What to do:
Ignoring the pictures, copy the data exactly.

Input data:
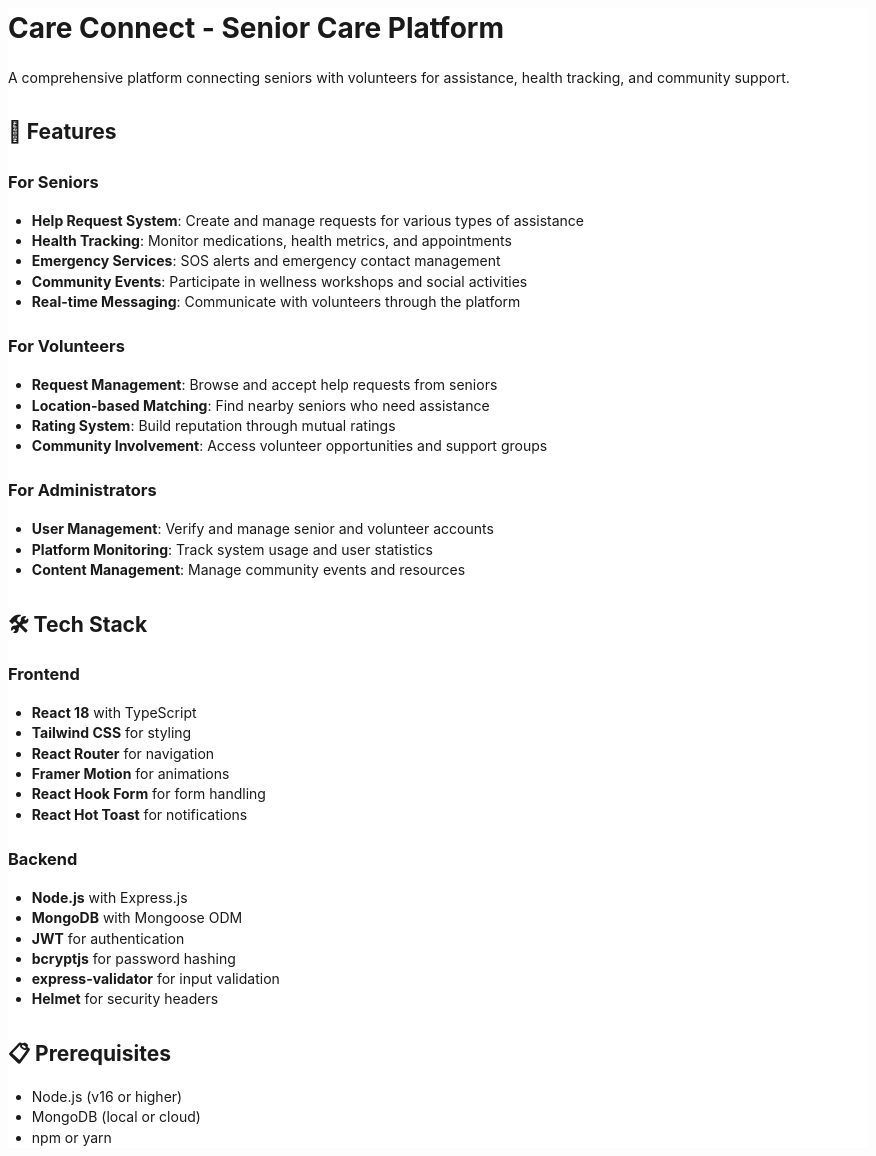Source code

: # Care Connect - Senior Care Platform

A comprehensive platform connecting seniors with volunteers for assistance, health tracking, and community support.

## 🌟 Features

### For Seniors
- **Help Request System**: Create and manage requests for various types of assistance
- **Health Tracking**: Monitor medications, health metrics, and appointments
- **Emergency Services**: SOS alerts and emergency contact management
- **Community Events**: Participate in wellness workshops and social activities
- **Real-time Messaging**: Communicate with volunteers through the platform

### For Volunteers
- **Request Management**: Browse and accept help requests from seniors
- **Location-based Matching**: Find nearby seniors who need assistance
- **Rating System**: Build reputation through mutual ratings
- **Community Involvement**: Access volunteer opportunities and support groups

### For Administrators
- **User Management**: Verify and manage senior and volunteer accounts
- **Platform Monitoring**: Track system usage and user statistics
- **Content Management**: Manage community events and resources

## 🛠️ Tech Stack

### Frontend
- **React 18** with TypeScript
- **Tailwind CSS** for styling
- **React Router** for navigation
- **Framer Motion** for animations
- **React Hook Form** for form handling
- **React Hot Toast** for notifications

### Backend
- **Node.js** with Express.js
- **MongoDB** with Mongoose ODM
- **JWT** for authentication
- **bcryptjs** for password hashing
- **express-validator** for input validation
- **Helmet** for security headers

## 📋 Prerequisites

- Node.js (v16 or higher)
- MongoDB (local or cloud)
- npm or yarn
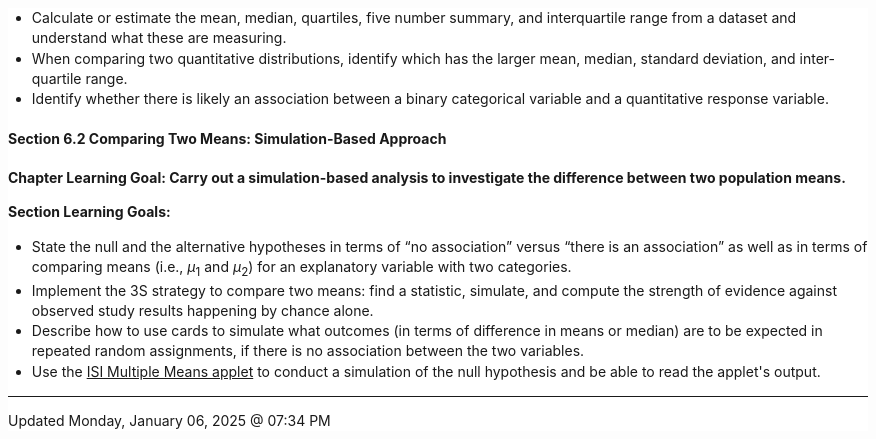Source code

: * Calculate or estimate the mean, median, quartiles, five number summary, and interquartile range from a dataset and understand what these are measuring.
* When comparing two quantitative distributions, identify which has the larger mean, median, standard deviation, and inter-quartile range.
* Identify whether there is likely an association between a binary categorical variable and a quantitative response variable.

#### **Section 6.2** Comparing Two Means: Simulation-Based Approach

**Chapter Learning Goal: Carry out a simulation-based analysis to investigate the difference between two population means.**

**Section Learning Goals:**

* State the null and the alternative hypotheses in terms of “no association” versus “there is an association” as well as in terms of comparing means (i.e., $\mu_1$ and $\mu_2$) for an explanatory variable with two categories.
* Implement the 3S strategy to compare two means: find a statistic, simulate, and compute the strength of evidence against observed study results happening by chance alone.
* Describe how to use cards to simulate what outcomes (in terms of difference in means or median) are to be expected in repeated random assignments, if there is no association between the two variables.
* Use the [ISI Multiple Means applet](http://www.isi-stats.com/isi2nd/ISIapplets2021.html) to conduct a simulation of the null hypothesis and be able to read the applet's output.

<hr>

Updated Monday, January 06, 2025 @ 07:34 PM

Response to this task:
Source code

: # Care Connect - Senior Care Platform

A comprehensive platform connecting seniors with volunteers for assistance, health tracking, and community support.

## 🌟 Features

### For Seniors
- **Help Request System**: Create and manage requests for various types of assistance
- **Health Tracking**: Monitor medications, health metrics, and appointments
- **Emergency Services**: SOS alerts and emergency contact management
- **Community Events**: Participate in wellness workshops and social activities
- **Real-time Messaging**: Communicate with volunteers through the platform

### For Volunteers
- **Request Management**: Browse and accept help requests from seniors
- **Location-based Matching**: Find nearby seniors who need assistance
- **Rating System**: Build reputation through mutual ratings
- **Community Involvement**: Access volunteer opportunities and support groups

### For Administrators
- **User Management**: Verify and manage senior and volunteer accounts
- **Platform Monitoring**: Track system usage and user statistics
- **Content Management**: Manage community events and resources

## 🛠️ Tech Stack

### Frontend
- **React 18** with TypeScript
- **Tailwind CSS** for styling
- **React Router** for navigation
- **Framer Motion** for animations
- **React Hook Form** for form handling
- **React Hot Toast** for notifications

### Backend
- **Node.js** with Express.js
- **MongoDB** with Mongoose ODM
- **JWT** for authentication
- **bcryptjs** for password hashing
- **express-validator** for input validation
- **Helmet** for security headers

## 📋 Prerequisites

- Node.js (v16 or higher)
- MongoDB (local or cloud)
- npm or yarn
Source code

: * Calculate or estimate the mean, median, quartiles, five number summary, and interquartile range from a dataset and understand what these are measuring.
* When comparing two quantitative distributions, identify which has the larger mean, median, standard deviation, and inter-quartile range.
* Identify whether there is likely an association between a binary categorical variable and a quantitative response variable.

#### **Section 6.2** Comparing Two Means: Simulation-Based Approach

**Chapter Learning Goal: Carry out a simulation-based analysis to investigate the difference between two population means.**

**Section Learning Goals:**

* State the null and the alternative hypotheses in terms of “no association” versus “there is an association” as well as in terms of comparing means (i.e., $\mu_1$ and $\mu_2$) for an explanatory variable with two categories.
* Implement the 3S strategy to compare two means: find a statistic, simulate, and compute the strength of evidence against observed study results happening by chance alone.
* Describe how to use cards to simulate what outcomes (in terms of difference in means or median) are to be expected in repeated random assignments, if there is no association between the two variables.
* Use the [ISI Multiple Means applet](http://www.isi-stats.com/isi2nd/ISIapplets2021.html) to conduct a simulation of the null hypothesis and be able to read the applet's output.

<hr>

Updated Monday, January 06, 2025 @ 07:34 PM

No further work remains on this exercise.